The next screen is called “Policy Conditions”. A simple VPN access policy includes the NAS-Port-Type and the Windows-Groups conditions. For this policy, you must also add the Tunnel-Type condition.
Add the Tunnel-Type named “Layer Two Tunneling Protocol (L2TP)”.
On the next screen, select “Grant remote access permission.”
On the next screen, click the Edit Profile button.
On the Authentication tab, select only MS-CHAP v2. On the Encryption tab, select only “Strongest encryption (MPPE 128 bit)”.
You should now have at least two Remote Access Policies.
Double-click the old policy.
If the list of policy conditions does not include Tunnel-Type, add it now and specify “Point-to-Point Tunneling Protocol (PPTP)”.

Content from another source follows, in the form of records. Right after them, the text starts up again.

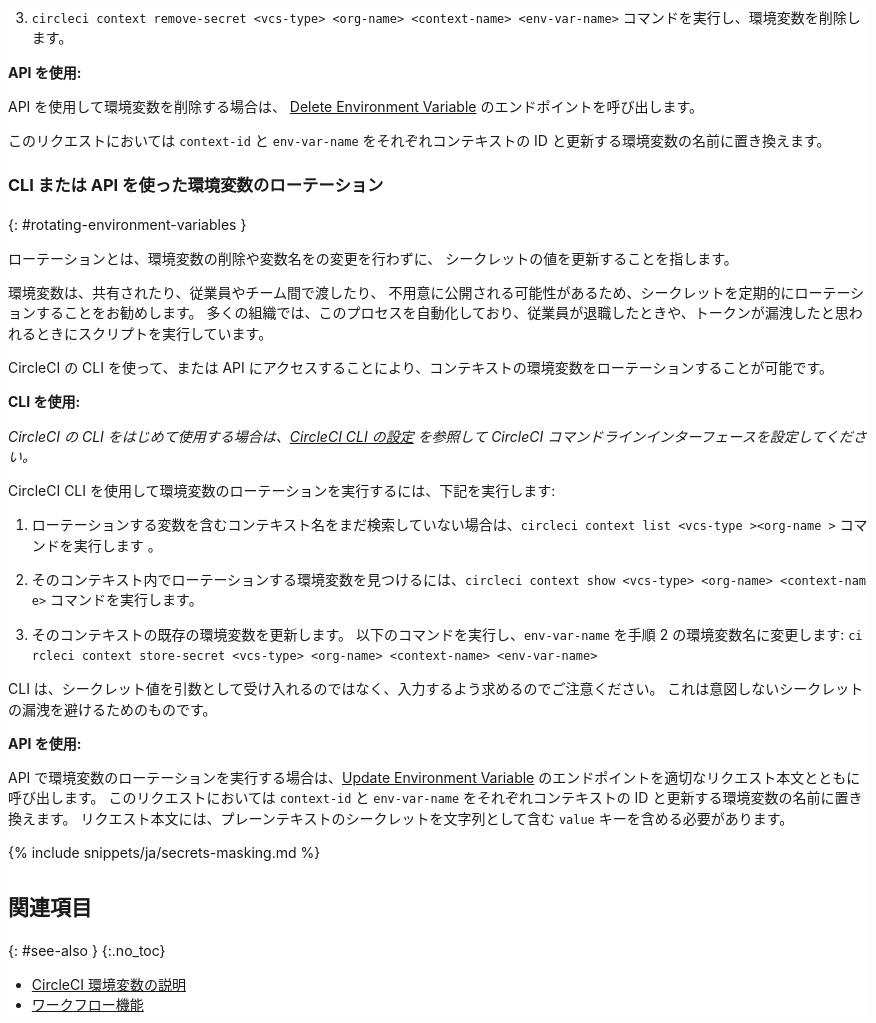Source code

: 3. `circleci context remove-secret <vcs-type> <org-name> <context-name> <env-var-name>` コマンドを実行し、環境変数を削除します。

**API を使用:**

API を使用して環境変数を削除する場合は、 [Delete Environment Variable](https://circleci.com/docs/api/v2/#operation/addEnvironmentVariableToContext) のエンドポイントを呼び出します。

このリクエストにおいては `context-id` と `env-var-name` をそれぞれコンテキストの ID と更新する環境変数の名前に置き換えます。

### CLI または API を使った環境変数のローテーション
{: #rotating-environment-variables }

ローテーションとは、環境変数の削除や変数名をの変更を行わずに、 シークレットの値を更新することを指します。

環境変数は、共有されたり、従業員やチーム間で渡したり、 不用意に公開される可能性があるため、シークレットを定期的にローテーションすることをお勧めします。 多くの組織では、このプロセスを自動化しており、従業員が退職したときや、トークンが漏洩したと思われるときにスクリプトを実行しています。

CircleCI の CLI を使って、または API にアクセスすることにより、コンテキストの環境変数をローテーションすることが可能です。

 **CLI を使用:**

_CircleCI の CLI をはじめて使用する場合は、[CircleCI CLI の設定]({{site.baseurl}}/ja/local-cli/?section=configuration) を参照して CircleCI コマンドラインインターフェースを設定してください。_

CircleCI CLI を使用して環境変数のローテーションを実行するには、下記を実行します:

1. ローテーションする変数を含むコンテキスト名をまだ検索していない場合は、`circleci context list <vcs-type ><org-name >` コマンドを実行します 。

2. そのコンテキスト内でローテーションする環境変数を見つけるには、`circleci context show <vcs-type> <org-name> <context-name>` コマンドを実行します。

3. そのコンテキストの既存の環境変数を更新します。 以下のコマンドを実行し、`env-var-name` を手順 2 の環境変数名に変更します: `circleci context store-secret <vcs-type> <org-name> <context-name> <env-var-name>`

CLI は、シークレット値を引数として受け入れるのではなく、入力するよう求めるのでご注意ください。 これは意図しないシークレットの漏洩を避けるためのものです。

**API を使用:**

API で環境変数のローテーションを実行する場合は、[Update Environment Variable](https://circleci.com/docs/api/v2/#operation/addEnvironmentVariableToContext) のエンドポイントを適切なリクエスト本文とともに呼び出します。 このリクエストにおいては `context-id` と `env-var-name` をそれぞれコンテキストの ID と更新する環境変数の名前に置き換えます。 リクエスト本文には、プレーンテキストのシークレットを文字列として含む `value` キーを含める必要があります。

{% include snippets/ja/secrets-masking.md %}

## 関連項目
{: #see-also }
{:.no_toc}

* [CircleCI 環境変数の説明]({{site.baseurl}}/ja/env-vars/)
* [ワークフロー機能]({{site.baseurl}}/ja/workflows/)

Click the Edit Profile button.
On the Authentication tab, make sure none of the boxes are selected. All of these methods are currently considered insecure for use with PPTP. You can verify with the EAP Methods button that your PEAP configuration is still intact.
Click OK.
When finished, you should have one policy that specifies MS-CHAP v2 authentication for L2TP tunnels, and one policy that specifies PEAP authentication for PPTP tunnels. With this configuration, all other (less secure) remote access connection types will be rejected.
A Final Warning About iPad Security
iPads lack the capability to automatically connect or re-connect a VPN. There is also no warning when the VPN is dropped. This makes any iPad VPN a poor substitute for proper wireless encryption. Be very cautious about using any iPad at a public wireless hot spot.